» **Work instructions**: Please output the section of the listing below that opens with the line containing "power microscopy histopathology" and closes with the line containing "analysis of benign", exactly and with nothing else.

### Entries supplied

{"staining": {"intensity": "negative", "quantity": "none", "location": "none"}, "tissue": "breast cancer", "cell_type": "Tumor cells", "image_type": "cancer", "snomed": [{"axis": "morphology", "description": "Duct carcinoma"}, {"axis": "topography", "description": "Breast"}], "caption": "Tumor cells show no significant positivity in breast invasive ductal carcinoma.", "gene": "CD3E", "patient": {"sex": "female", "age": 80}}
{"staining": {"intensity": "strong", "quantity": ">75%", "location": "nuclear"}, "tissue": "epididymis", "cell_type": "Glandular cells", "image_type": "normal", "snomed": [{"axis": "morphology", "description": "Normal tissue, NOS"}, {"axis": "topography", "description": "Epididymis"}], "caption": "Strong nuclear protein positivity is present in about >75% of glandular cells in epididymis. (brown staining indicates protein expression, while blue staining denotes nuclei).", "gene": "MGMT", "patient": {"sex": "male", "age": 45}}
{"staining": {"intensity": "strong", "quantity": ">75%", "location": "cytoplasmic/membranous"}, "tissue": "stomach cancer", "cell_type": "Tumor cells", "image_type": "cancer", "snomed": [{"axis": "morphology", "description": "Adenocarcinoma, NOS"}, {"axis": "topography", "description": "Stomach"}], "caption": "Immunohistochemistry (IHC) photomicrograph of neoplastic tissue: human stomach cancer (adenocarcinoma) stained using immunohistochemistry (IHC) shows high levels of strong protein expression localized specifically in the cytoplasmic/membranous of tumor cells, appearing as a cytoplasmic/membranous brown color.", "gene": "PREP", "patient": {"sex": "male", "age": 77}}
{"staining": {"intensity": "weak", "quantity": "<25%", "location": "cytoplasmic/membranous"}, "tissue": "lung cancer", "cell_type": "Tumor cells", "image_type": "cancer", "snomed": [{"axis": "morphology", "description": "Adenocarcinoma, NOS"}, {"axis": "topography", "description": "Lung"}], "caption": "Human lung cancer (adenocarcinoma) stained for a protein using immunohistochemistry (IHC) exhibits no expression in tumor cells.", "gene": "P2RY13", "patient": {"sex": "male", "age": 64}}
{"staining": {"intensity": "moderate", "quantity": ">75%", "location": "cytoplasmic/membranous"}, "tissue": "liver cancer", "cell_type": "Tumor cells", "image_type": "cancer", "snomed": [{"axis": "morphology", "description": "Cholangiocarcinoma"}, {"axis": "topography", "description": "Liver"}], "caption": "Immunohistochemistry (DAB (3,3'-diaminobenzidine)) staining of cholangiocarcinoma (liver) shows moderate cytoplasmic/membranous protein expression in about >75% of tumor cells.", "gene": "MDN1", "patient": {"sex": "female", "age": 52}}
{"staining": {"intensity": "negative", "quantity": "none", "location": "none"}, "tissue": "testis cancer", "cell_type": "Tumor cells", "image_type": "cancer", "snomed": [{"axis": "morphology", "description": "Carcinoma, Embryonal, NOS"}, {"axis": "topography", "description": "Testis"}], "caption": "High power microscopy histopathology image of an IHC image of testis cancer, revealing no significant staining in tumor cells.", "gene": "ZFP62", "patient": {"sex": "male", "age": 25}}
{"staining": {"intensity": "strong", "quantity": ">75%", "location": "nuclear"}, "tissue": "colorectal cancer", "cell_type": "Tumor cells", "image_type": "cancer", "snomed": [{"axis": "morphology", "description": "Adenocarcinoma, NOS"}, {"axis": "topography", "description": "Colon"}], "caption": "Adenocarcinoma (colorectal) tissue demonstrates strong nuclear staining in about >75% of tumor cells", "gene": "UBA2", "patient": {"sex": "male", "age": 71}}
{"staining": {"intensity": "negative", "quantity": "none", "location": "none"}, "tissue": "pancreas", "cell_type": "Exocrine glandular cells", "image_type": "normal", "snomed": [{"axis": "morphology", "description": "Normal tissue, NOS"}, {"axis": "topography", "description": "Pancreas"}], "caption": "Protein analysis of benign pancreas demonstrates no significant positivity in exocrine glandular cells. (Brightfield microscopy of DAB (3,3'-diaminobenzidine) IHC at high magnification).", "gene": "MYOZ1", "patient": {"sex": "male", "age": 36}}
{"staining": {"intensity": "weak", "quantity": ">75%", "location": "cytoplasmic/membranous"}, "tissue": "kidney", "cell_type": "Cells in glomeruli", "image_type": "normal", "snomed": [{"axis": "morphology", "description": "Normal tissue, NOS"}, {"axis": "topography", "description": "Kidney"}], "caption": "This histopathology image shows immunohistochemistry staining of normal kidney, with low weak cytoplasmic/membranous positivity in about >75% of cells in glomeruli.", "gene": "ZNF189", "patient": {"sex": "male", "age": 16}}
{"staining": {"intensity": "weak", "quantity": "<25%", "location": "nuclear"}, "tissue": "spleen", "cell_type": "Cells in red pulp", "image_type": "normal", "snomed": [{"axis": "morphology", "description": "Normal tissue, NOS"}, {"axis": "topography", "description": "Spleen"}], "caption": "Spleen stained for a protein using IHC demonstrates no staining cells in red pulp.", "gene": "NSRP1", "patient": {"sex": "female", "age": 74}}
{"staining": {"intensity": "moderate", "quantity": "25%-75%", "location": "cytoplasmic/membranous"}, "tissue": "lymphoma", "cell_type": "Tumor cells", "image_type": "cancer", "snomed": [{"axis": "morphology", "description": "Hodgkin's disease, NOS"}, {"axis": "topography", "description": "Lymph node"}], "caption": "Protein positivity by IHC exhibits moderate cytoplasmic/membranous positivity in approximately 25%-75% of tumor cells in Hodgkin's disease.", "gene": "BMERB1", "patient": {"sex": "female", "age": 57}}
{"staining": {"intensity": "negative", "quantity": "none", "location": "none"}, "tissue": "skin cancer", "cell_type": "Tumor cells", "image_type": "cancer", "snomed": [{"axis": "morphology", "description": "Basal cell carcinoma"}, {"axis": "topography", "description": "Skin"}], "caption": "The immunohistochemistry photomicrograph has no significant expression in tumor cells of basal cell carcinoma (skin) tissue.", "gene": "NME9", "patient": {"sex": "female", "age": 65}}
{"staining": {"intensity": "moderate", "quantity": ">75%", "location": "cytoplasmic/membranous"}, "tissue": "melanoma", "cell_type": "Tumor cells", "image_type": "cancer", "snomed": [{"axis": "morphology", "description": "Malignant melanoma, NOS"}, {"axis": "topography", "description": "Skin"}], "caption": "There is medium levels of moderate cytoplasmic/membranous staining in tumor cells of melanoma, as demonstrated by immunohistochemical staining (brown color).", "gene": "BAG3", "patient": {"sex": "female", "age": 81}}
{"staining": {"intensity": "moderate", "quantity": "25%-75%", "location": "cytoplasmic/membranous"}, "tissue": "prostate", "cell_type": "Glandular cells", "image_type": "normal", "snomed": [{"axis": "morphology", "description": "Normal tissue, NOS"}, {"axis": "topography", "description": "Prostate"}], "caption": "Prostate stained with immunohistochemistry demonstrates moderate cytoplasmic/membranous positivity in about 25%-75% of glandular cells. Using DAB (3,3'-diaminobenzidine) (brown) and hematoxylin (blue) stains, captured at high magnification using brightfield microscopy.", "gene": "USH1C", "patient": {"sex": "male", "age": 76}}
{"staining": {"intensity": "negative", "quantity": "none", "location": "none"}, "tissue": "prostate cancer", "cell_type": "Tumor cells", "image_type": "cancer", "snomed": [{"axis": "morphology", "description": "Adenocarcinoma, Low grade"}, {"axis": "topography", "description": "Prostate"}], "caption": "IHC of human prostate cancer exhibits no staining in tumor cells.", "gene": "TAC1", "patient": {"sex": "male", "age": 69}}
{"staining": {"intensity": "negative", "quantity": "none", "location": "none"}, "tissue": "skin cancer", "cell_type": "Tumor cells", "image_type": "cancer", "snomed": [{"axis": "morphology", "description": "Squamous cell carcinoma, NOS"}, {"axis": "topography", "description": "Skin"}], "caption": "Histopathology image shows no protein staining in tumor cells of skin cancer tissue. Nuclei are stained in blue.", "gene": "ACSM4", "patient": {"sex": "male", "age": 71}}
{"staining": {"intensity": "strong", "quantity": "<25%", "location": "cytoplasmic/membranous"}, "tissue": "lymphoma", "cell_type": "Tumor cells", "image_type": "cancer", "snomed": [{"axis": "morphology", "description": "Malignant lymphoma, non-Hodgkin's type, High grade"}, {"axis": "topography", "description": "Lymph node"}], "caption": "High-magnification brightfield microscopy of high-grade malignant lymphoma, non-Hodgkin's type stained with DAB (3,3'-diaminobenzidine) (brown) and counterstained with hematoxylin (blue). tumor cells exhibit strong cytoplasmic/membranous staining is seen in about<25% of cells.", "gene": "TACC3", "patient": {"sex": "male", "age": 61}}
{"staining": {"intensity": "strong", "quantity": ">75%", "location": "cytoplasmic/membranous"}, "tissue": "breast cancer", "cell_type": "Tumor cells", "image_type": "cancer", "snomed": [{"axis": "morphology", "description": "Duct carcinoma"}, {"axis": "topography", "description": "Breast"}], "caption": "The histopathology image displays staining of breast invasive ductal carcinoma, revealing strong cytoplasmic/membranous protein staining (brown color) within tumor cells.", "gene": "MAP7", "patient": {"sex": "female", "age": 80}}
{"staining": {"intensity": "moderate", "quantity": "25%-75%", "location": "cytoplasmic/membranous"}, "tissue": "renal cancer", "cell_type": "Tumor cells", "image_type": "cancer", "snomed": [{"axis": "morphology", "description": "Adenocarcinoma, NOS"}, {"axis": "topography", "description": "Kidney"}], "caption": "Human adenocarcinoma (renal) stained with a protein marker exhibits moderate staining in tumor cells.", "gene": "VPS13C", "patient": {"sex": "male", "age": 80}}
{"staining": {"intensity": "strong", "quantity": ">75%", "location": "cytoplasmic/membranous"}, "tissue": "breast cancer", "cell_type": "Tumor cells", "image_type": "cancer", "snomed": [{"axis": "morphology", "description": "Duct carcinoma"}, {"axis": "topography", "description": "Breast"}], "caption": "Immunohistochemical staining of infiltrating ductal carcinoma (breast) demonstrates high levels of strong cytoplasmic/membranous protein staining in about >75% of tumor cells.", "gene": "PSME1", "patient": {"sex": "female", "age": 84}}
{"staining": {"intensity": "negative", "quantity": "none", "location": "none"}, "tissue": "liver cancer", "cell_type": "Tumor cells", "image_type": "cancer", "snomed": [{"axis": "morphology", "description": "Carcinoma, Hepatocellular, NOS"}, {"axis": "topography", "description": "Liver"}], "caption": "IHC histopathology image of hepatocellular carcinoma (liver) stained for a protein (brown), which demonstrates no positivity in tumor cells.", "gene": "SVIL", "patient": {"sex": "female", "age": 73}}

######

» **Answer box**:
{"staining": {"intensity": "negative", "quantity": "none", "location": "none"}, "tissue": "testis cancer", "cell_type": "Tumor cells", "image_type": "cancer", "snomed": [{"axis": "morphology", "description": "Carcinoma, Embryonal, NOS"}, {"axis": "topography", "description": "Testis"}], "caption": "High power microscopy histopathology image of an IHC image of testis cancer, revealing no significant staining in tumor cells.", "gene": "ZFP62", "patient": {"sex": "male", "age": 25}}
{"staining": {"intensity": "strong", "quantity": ">75%", "location": "nuclear"}, "tissue": "colorectal cancer", "cell_type": "Tumor cells", "image_type": "cancer", "snomed": [{"axis": "morphology", "description": "Adenocarcinoma, NOS"}, {"axis": "topography", "description": "Colon"}], "caption": "Adenocarcinoma (colorectal) tissue demonstrates strong nuclear staining in about >75% of tumor cells", "gene": "UBA2", "patient": {"sex": "male", "age": 71}}
{"staining": {"intensity": "negative", "quantity": "none", "location": "none"}, "tissue": "pancreas", "cell_type": "Exocrine glandular cells", "image_type": "normal", "snomed": [{"axis": "morphology", "description": "Normal tissue, NOS"}, {"axis": "topography", "description": "Pancreas"}], "caption": "Protein analysis of benign pancreas demonstrates no significant positivity in exocrine glandular cells. (Brightfield microscopy of DAB (3,3'-diaminobenzidine) IHC at high magnification).", "gene": "MYOZ1", "patient": {"sex": "male", "age": 36}}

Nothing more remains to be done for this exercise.